= Lucy Baxter =

Lucy Emily Baxter (21 January 1837 – 10 November 1902) was an English writer on art, chiefly under the pseudonym of Leader Scott.

She was born at Dorchester, the third daughter of William Barnes, the Dorsetshire poet, by his wife Julia Miles. She began writing at eighteen, and from the small profits of stories and magazine articles saved enough to visit Italy, a cherished ambition. There she met and in 1867 married Samuel Thomas Baxter (1810–1903), a member of a family long settled in Florence, which then became her home. For thirty-five years she was a well-known figure in the literary and artistic life of the city, and in 1882 was elected an honorary member of the Accademia delle Belle Arti. For thirteen years her residence was the Villa Bianca, outside Florence, in the direction of Vincigliata (near Fiesole) and Settignano. Among those with whom she was associated in literary research was John Temple Leader, a wealthy English resident at Florence, who owned the castle of Vincigliata. Her literary pseudonym of 'Leader Scott' combined the maiden surnames of her two grandmothers, Isabel Leader being her mother's mother and Grace Scott the mother of her father.

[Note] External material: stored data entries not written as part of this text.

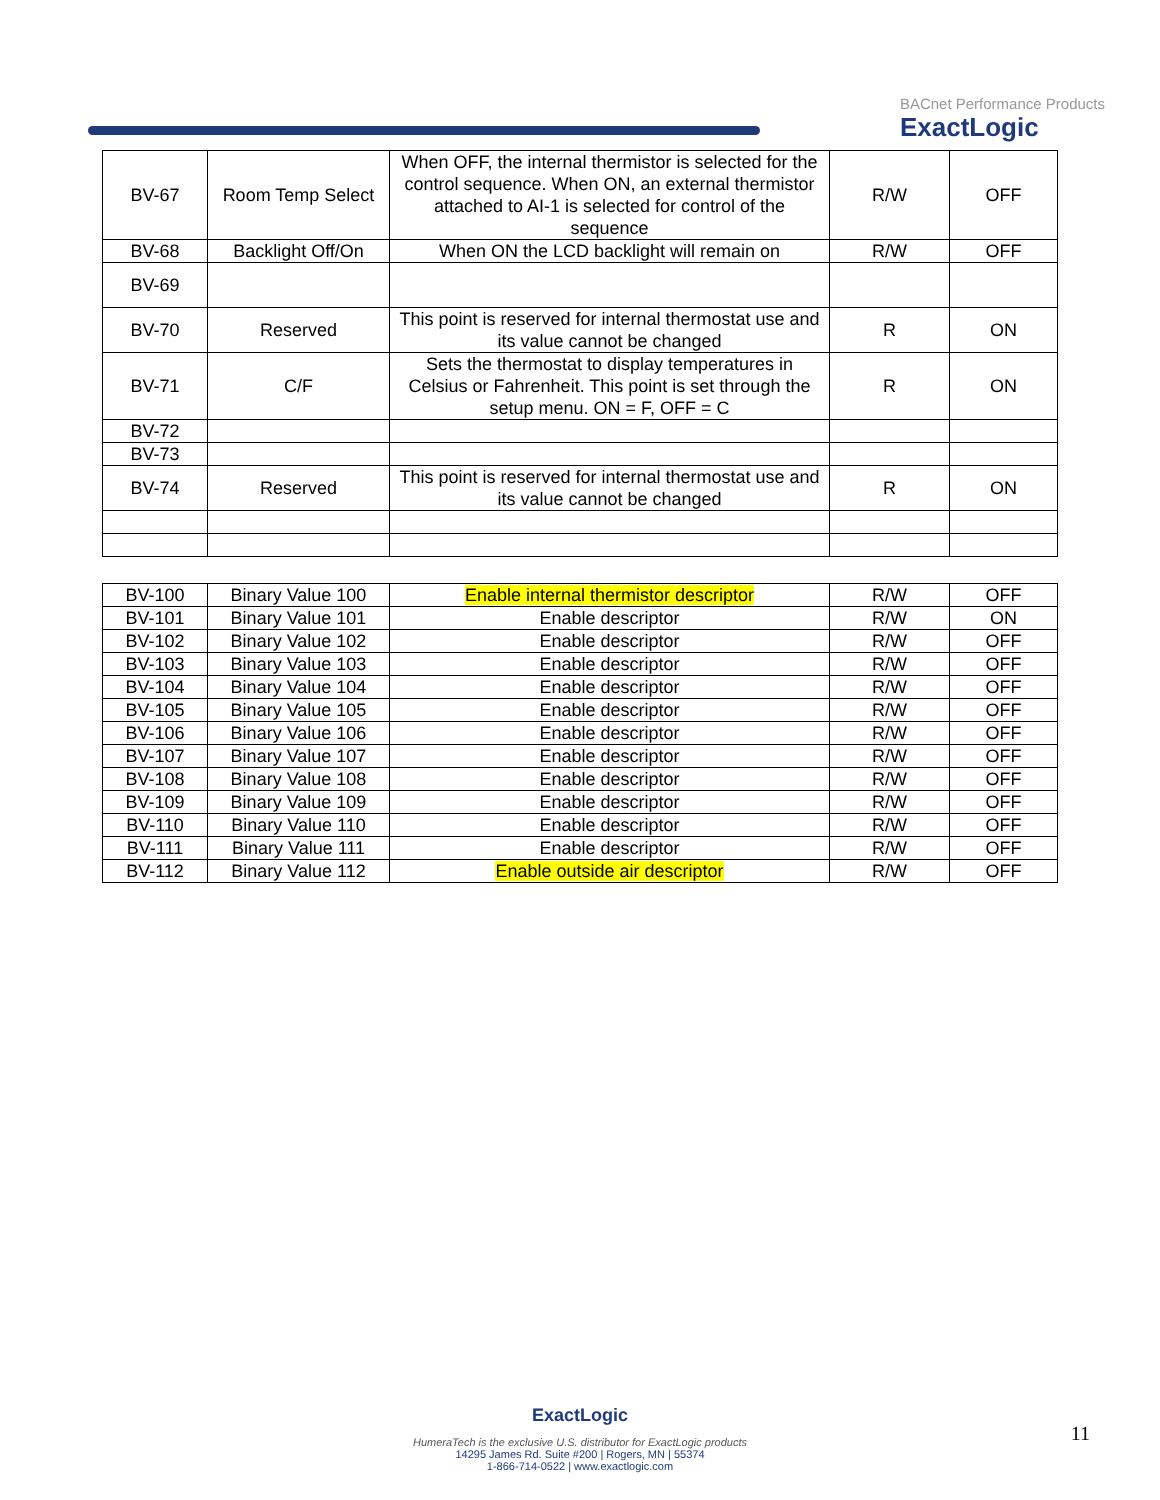BACnet Performance Products
ExactLogic
| BV-67 | Room Temp Select | When OFF, the internal thermistor is selected for the control sequence. When ON, an external thermistor attached to AI-1 is selected for control of the sequence | R/W | OFF |
| BV-68 | Backlight Off/On | When ON the LCD backlight will remain on | R/W | OFF |
| BV-69 | | | | |
| BV-70 | Reserved | This point is reserved for internal thermostat use and its value cannot be changed | R | ON |
| BV-71 | C/F | Sets the thermostat to display temperatures in Celsius or Fahrenheit. This point is set through the setup menu. ON = F, OFF = C | R | ON |
| BV-72 | | | | |
| BV-73 | | | | |
| BV-74 | Reserved | This point is reserved for internal thermostat use and its value cannot be changed | R | ON |
| BV-100 | Binary Value 100 | Enable internal thermistor descriptor | R/W | OFF |
| BV-101 | Binary Value 101 | Enable descriptor | R/W | ON |
| BV-102 | Binary Value 102 | Enable descriptor | R/W | OFF |
| BV-103 | Binary Value 103 | Enable descriptor | R/W | OFF |
| BV-104 | Binary Value 104 | Enable descriptor | R/W | OFF |
| BV-105 | Binary Value 105 | Enable descriptor | R/W | OFF |
| BV-106 | Binary Value 106 | Enable descriptor | R/W | OFF |
| BV-107 | Binary Value 107 | Enable descriptor | R/W | OFF |
| BV-108 | Binary Value 108 | Enable descriptor | R/W | OFF |
| BV-109 | Binary Value 109 | Enable descriptor | R/W | OFF |
| BV-110 | Binary Value 110 | Enable descriptor | R/W | OFF |
| BV-111 | Binary Value 111 | Enable descriptor | R/W | OFF |
| BV-112 | Binary Value 112 | Enable outside air descriptor | R/W | OFF |
ExactLogic
HumeraTech is the exclusive U.S. distributor for ExactLogic products
14295 James Rd. Suite #200 | Rogers, MN | 55374
1-866-714-0522 | www.exactlogic.com
11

Her principal publication was The Cathedral Builders (1899 and 1900), an important examination of the whole field of Romanesque architecture in relation to the Comacine masons. Her biographer for the DNB observed that: though necessarily based on Merzario's I Maestri Comacini, the book shows much original observation and research and, if its arguments are not always conclusive, the international scope of the work and its wealth of illustration render it a storehouse of information and a useful introduction to an unfrequented field of speculation. The intention of the work was to attribute the entire genesis of mediaeval architecture to masonic guilds derived, so it is supposed, from the Roman Collegia.

Apart from this work and numerous magazine articles, she published:
- A Nook in the Apennines, 1879.
- Fra Bartolommeo, Albertinelli, and Andrea del Sarto, 1881 (for the series Illustrated Biographies of the Great Artists).
- Ghiberti and Donatello, 1882
- Luca della Robbia, 1883
- Messer Agnolo’s Household, 1883.
- Renaissance of Art in Italy, 1883
- A Bunch of Berries, Bungay, 1885
- Sculpture, Renaissance and Modern, 1886
- Life of William Barnes, 1887
- Tuscan Studies and Sketches, 1887
- Vincigliata and Maiano, Florence and London, 1891
- The Orti Oricellari, Florence, 1893
- Echoes of Old Florence, Florence and London, 1894
- The Castle of Vincigliata, Florence, 1897
- The Renunciation of Helen, 1898
- Filippo di Ser Brunellesco, 1901
- Correggio, 1902.

She translated from Italian:
- Sir John Hawkwood by John Temple Leader and G. Marcotti (1889).

Baxter died at the Villa Bianca near Florence on 10 November 1902.